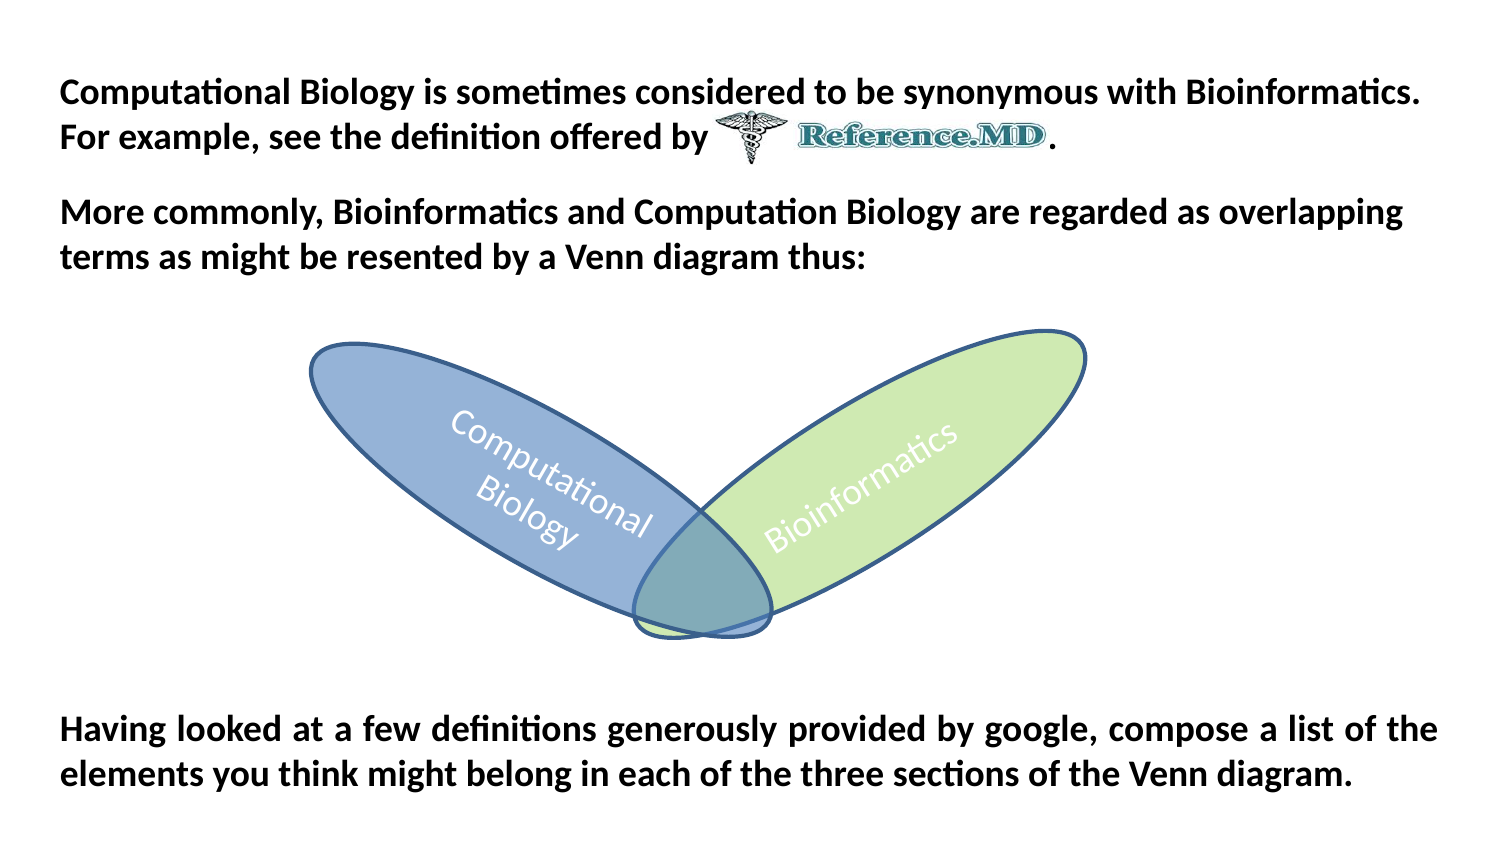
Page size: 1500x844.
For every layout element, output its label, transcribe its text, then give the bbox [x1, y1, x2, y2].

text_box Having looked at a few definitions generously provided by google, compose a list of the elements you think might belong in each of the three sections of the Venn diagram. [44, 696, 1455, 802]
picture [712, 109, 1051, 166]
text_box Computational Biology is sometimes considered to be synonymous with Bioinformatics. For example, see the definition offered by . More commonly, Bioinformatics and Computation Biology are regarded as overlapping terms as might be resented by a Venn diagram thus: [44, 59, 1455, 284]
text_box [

Directions for this task.
Each line of the data should be printed again exactly. Please leave pictures out.

Response to the task.
Page size: 1500x844.
For every layout element, output its label, transcribe its text, then give the bbox [x1, y1, x2, y2].

text_box Having looked at a few definitions generously provided by google, compose a list of the elements you think might belong in each of the three sections of the Venn diagram. [44, 696, 1455, 802]
picture [712, 109, 1051, 166]
text_box Computational Biology is sometimes considered to be synonymous with Bioinformatics. For example, see the definition offered by . More commonly, Bioinformatics and Computation Biology are regarded as overlapping terms as might be resented by a Venn diagram thus: [44, 59, 1455, 284]
text_box [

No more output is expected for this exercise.